Events

Celebrating Recent Work by Nicholas Bartlett

New Books in the Arts and Sciences

April 8, 2022 Friday, 11:00am–12:15pm EDT Virtual Event
Cosponsors
  • Department of East Asian Languages and Cultures
  • The Department of Anthropology
  • East Asian Track at Barnard College
Organizer
  • The Society of Fellows and Heyman Center for the Humanities
Notes
  • Free and open to the public
  • Registration required. See details.

Recovering Histories: Life and Labor after Heroin in Reform-Era China
by: Nicholas Bartlett

Heroin first reached Gejiu, a Chinese city in southern Yunnan known as Tin Capital, in the 1980s. Widespread use of the drug, which for a short period became “easier to buy than vegetables,” coincided with radical changes in the local economy caused by the marketization of the mining industry. More than two decades later, both the heroin epidemic and the mining boom are often discussed as recent history. Middle-aged long-term heroin users, however, complain that they feel stuck in an earlier moment of the country’s rapid reforms, navigating a world that no longer resembles either the tightly knit Maoist work units of their childhood or the disorienting but opportunity-filled chaos of their early careers.
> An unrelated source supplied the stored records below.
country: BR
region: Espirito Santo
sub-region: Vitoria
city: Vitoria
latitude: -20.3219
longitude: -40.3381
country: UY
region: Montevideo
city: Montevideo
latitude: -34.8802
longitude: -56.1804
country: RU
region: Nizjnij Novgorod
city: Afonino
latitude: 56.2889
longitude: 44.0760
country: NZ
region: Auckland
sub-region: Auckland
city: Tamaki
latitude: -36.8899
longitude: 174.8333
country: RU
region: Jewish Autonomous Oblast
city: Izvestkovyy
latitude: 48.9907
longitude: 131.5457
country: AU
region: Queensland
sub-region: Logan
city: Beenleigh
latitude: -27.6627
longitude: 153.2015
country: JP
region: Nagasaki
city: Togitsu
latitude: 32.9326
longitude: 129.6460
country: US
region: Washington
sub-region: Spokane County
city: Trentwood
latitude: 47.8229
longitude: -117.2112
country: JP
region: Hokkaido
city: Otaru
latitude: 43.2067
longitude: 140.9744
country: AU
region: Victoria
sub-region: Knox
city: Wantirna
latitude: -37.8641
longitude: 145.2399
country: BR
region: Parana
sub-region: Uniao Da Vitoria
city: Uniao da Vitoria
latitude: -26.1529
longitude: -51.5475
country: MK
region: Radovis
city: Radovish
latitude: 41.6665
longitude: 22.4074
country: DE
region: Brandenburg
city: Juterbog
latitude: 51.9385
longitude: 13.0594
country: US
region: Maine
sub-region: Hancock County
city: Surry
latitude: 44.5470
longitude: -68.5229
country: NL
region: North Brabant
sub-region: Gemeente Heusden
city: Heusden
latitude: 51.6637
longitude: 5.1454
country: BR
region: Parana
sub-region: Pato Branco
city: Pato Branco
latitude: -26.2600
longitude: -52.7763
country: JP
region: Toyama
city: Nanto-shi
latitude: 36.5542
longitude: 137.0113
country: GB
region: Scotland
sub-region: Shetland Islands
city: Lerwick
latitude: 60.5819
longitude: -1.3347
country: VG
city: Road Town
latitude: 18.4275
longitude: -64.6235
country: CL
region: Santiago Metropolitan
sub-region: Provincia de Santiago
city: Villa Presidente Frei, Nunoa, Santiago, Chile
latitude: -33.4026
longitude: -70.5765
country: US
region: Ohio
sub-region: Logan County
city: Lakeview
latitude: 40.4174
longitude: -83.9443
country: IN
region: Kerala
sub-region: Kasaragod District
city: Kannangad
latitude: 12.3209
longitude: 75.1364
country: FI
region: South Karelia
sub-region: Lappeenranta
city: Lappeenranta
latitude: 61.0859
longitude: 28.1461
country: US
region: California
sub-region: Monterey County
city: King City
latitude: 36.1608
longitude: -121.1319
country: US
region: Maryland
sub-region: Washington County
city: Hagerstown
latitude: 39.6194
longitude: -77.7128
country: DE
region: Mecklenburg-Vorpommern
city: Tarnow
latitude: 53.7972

Overcoming addiction in Gejiu has become inseparable from broader attempts to reimagine laboring lives in a rapidly shifting social world. Drawing on more than eighteen months of fieldwork, Nicholas Bartlett explores how individuals’ varying experiences of recovery highlight shared challenges of inhabiting China’s contested present.

Attendance and Registration Policy:

This event will take place virtually over Zoom. Registration is required.

Please email [email protected] to request disability accommodations. Advance notice is necessary to arrange for some accessibility needs. This event will be recorded. By being electronically present, you consent to the SOF/Heyman using such video for promotional purposes.

About the Author:

Nicholas Bartlett is Assistant Professor of Contemporary Chinese Culture and Society at Barnard College, Columbia University. His first book, Recovering Histories: Life and Labor after Heroin in Reform-era China (University of California and Columbia Weatherhead 2020), offers a phenomenological account of long-term heroin users’ experiences recovering from addiction in a tin mining city. His current research explores the introduction of group relations conferences to China.

About the Speakers:

Charles Stewart is the Professor of Anthropology at University College London. He taught Modern Greek language and literature at Harvard University and social anthropology at Brunel University before joining UCL. His current research interests include the study of syncretism, creolization, dreaming, the anthropology of religion and topics in the borderland between anthropology and history such as continuity/change, temporality and historicity. He is the author of Dreaming and Historical Consciousness in Island Greece (University of Chicago Press, 2017).

Eugenia Lean is Professor of Chinese History at Columbia University. She is interested in a broad range of topics in late imperial and modern Chinese history with a particular focus on the history of science and industry, mass media, consumer culture, affect studies and gender, as well as law and urban society. She is the author of Public Passions: the Trial of Shi Jianqiao and the Rise of Popular Sympathy in Republican China (UC Press, 2007) and Vernacular Industrialism in China: Local Innovation and Translated Technologies in theMaking of a Cosmetics Empire, 1900-1940 (Columbia University Press, 2020).

Nadia Abu El-Haj is Ann Whitney Olin Professor in the Departments of Anthropology at Barnard College and Columbia University, Co-Director of the Center for Palestine Studies, and Chair of the Governing Board of the Society of Fellows/Heyman Center for the Humanities at Columbia University. Abu El-Haj has published two books: Facts on the Ground: Archaeological Practice and Territorial Self-Fashioning in Israeli Society (2001), which won the Albert Hourani Annual Book Award from the Middle East Studies Association in 2002, and The Genealogical Science: The Search for Jewish Origins and the Politics of Epistemology (2012).

D. Max Moerman is Professor in the Department of Asian and Middle Eastern Cultures. He is Co-Chair of the Columbia University Seminar in Buddhist Studies and an Associate Director of the Columbia Center for Buddhism and Asian Religions. He holds an A.B. from Columbia College and a Ph.D. from Stanford University. His research interests are in the visual and material culture of Japanese religions.